DATASET START
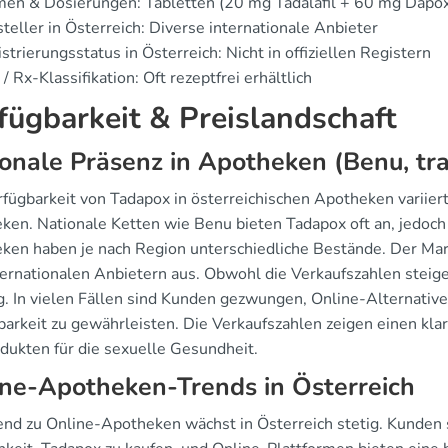
en & Dosierungen: Tabletten (20 mg Tadalafil + 60 mg Dapox
teller in Österreich: Diverse internationale Anbieter
strierungsstatus in Österreich: Nicht in offiziellen Registern
/ Rx-Klassifikation: Oft rezeptfrei erhältlich
fügbarkeit & Preislandschaft
onale Präsenz in Apotheken (Benu, tr
rfügbarkeit von Tadapox in österreichischen Apotheken variier
ken. Nationale Ketten wie Benu bieten Tadapox oft an, jedoch h
ken haben je nach Region unterschiedliche Bestände. Der Mark
ternationalen Anbietern aus. Obwohl die Verkaufszahlen steige
ig. In vielen Fällen sind Kunden gezwungen, Online-Alternativ
barkeit zu gewährleisten. Die Verkaufszahlen zeigen einen kl
odukten für die sexuelle Gesundheit.
ne-Apotheken-Trends in Österreich
end zu Online-Apotheken wächst in Österreich stetig. Kunde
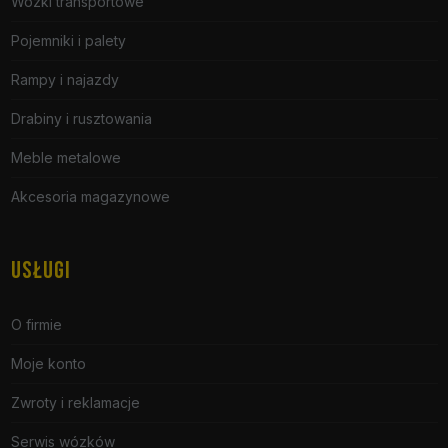
Wózki transportowe
Pojemniki i palety
Rampy i najazdy
Drabiny i rusztowania
Meble metalowe
Akcesoria magazynowe
USŁUGI
O firmie
Moje konto
Zwroty i reklamacje
Serwis wózków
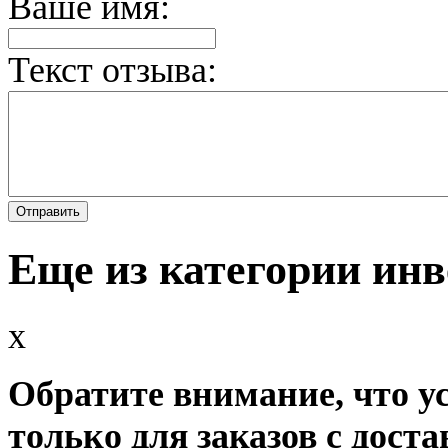
Ваше имя:
Текст отзыва:
Еще из категории ин
x
Обратите внимание, что у
только для заказов с доста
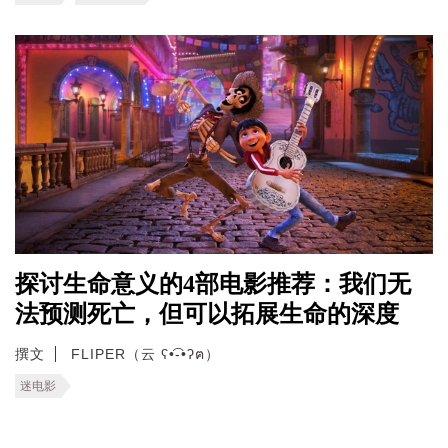
探讨生命意义的4部电影推荐：我们无
法预测死亡，但可以拓展生命的深度
撰文
FLIPER（云 ʕ•͡-•ʔฅ）
迷电影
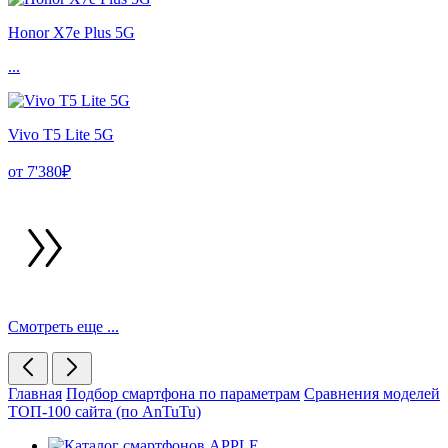
Honor X7e Plus 5G
...
Vivo T5 Lite 5G
от 7'380₽
Смотреть еще ...
Главная
Подбор смартфона по параметрам
Сравнения моделей
ТОП-100 сайта (по AnTuTu)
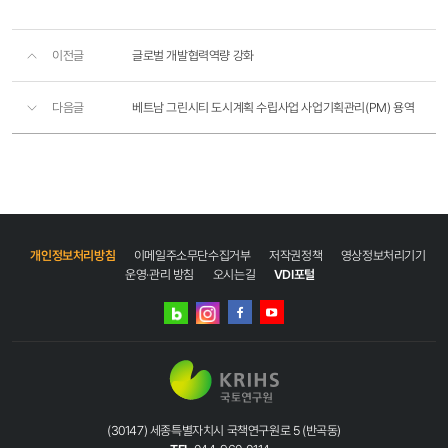
이전글
글로벌 개발협력역량 강화
다음글
베트남 그린시티 도시계획 수립사업 사업기획관리(PM) 용역
개인정보처리방침
이메일주소무단수집거부
저작권정책
영상정보처리기기
운영·관리 방침
오시는길
VDI포털
네이버
인스타그램
블로그
페이스북
유튜브
(30147) 세종특별자치시 국책연구원로 5 (반곡동)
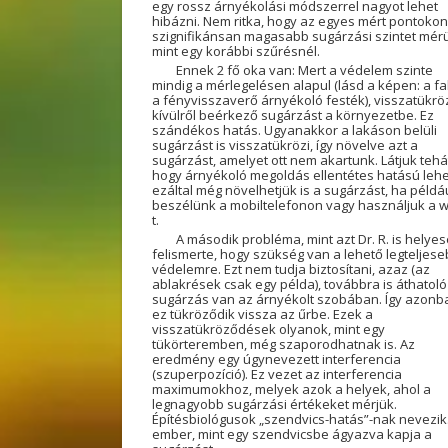
egy rossz árnyékolási módszerrel nagyot lehet
hibázni. Nem ritka, hogy az egyes mért pontokon
szignifikánsan magasabb sugárzási szintet mér
mint egy korábbi szűrésnél.
Ennek 2 fő oka van: Mert a védelem szinte
mindig a mérlegelésen alapul (lásd a képen: a fa
a fényvisszaverő árnyékoló festék), visszatükröz
kívülről beérkező sugárzást a környezetbe. Ez
szándékos hatás. Ugyanakkor a lakáson belüli
sugárzást is visszatükrözi, így növelve azt a
sugárzást, amelyet ott nem akartunk. Látjuk tehá
hogy árnyékoló megoldás ellentétes hatású lehe
ezáltal még növelhetjük is a sugárzást, ha példá
beszélünk a mobiltelefonon vagy használjuk a wi
t.
A második probléma, mint azt Dr. R. is helye
felismerte, hogy szükség van a lehető legteljes
védelemre. Ezt nem tudja biztosítani, azaz (az
ablakrések csak egy példa), továbbra is áthatoló
sugárzás van az árnyékolt szobában. Így azonb
ez tükröződik vissza az űrbe. Ezek a
visszatükröződések olyanok, mint egy
tükörteremben, még szaporodhatnak is. Az
eredmény egy úgynevezett interferencia
(szuperpozíció). Ez vezet az interferencia
maximumokhoz, melyek azok a helyek, ahol a
legnagyobb sugárzási értékeket mérjük.
Építésbiológusok „szendvics-hatás”-nak nevezik
ember, mint egy szendvicsbe ágyazva kapja a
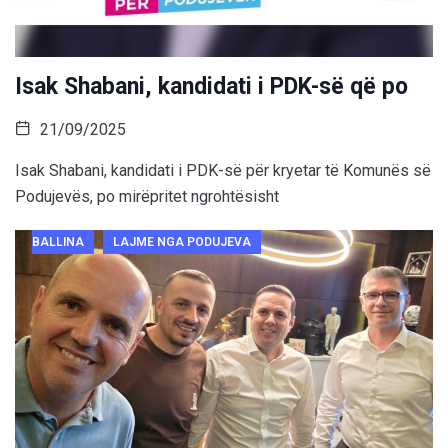
Isak Shabani, kandidati i PDK-së që po
21/09/2025
Isak Shabani, kandidati i PDK-së për kryetar të Komunës së
Podujevës, po mirëpritet ngrohtësisht
BALLINA
LAJME NGA PODUJEVA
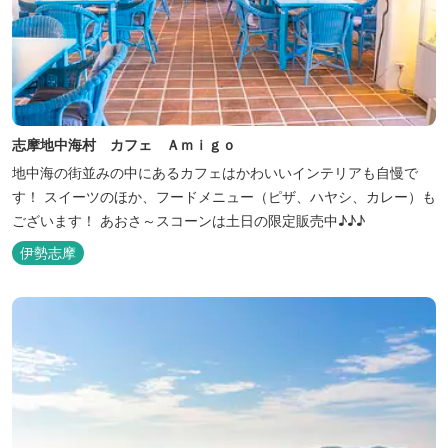
志摩地中海村 カフェ Ａｍｉｇｏ
地中海の街並みの中にあるカフェはかわいいインテリアも自慢で
す！ スイーツのほか、フードメニュー（ピザ、ハヤシ、カレー）も
ございます！ あおさ～スコーンは土日の限定販売中♪♪♪
伊勢志摩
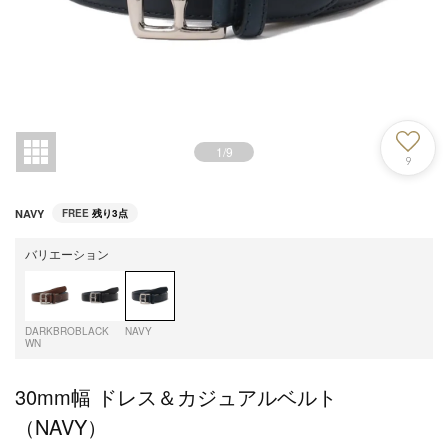
1
/
9
9
NAVY
FREE
残り3点
バリエーション
DARKBRO
BLACK
NAVY
WN
30mm幅 ドレス＆カジュアルベルト
（NAVY）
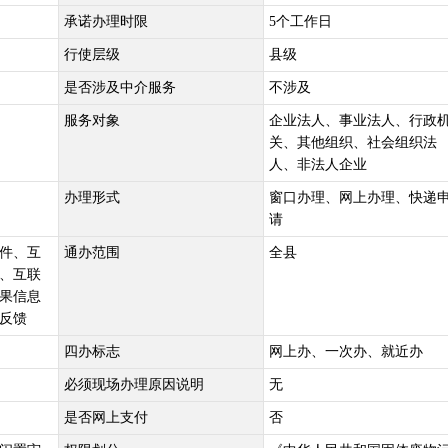
承诺办理时限
5个工作日
行使层级
县级
是否涉及中介服务
不涉及
服务对象
企业法人、事业法人、行政
关、其他组织、社会组织法
人、非法人企业
办理形式
窗口办理、网上办理、快递
请
件、互
通办范围
全县
、互联
果信息
反馈
四办标志
网上办、一次办、就近办
必须现场办理原因说明
无
是否网上支付
否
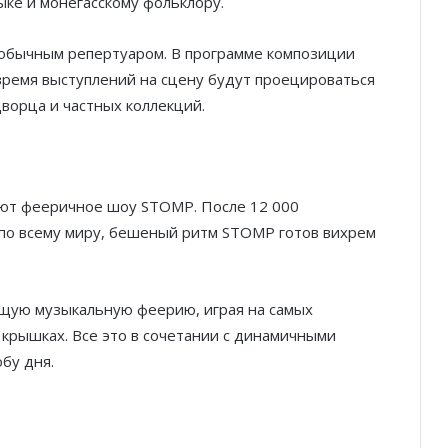
ыке и монегасскому фольклору.
обычным репертуаром. В программе композиции
время выступлений на сцену будут проецироваться
ворца и частных коллекций.
туют фееричное шоу STOMP. После 12 000
 по всему миру, бешеный ритм STOMP готов вихрем
ящую музыкальную феерию, играя на самых
 крышках. Все это в сочетании с динамичными
бу дня.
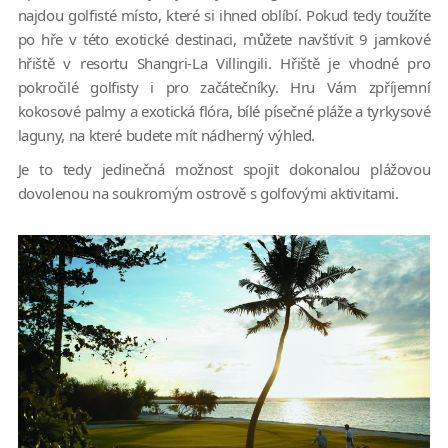
najdou golfisté místo, které si ihned oblíbí. Pokud tedy toužíte
po hře v této exotické destinaci, můžete navštívit 9 jamkové
hřiště v resortu Shangri-La Villingili. Hřiště je vhodné pro
pokročilé golfisty i pro začátečníky. Hru Vám zpříjemní
kokosové palmy a exotická flóra, bílé písečné pláže a tyrkysové
laguny, na které budete mít nádherný výhled.
Je to tedy jedinečná možnost spojit dokonalou plážovou
dovolenou na soukromým ostrově s golfovými aktivitami.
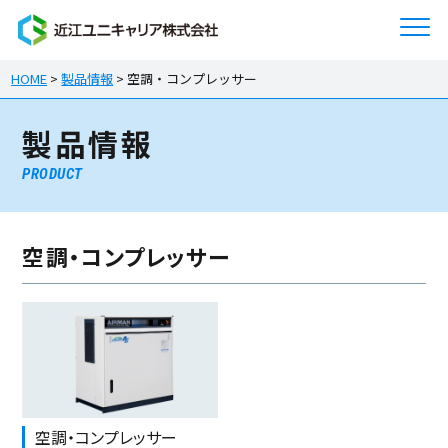
HOME
>
製品情報
>
空調・コンプレッサー
製品情報
PRODUCT
空調・コンプレッサー
空調・コンプレッサー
DATASET END
#### [ABOUT THIS TASK]
Read through the entries above and copy each line that has the string "sugárzási" in it.

#### [WRITTEN SOLUTION]
szignifikánsan magasabb sugárzási szintet mér
legnagyobb sugárzási értékeket mérjük.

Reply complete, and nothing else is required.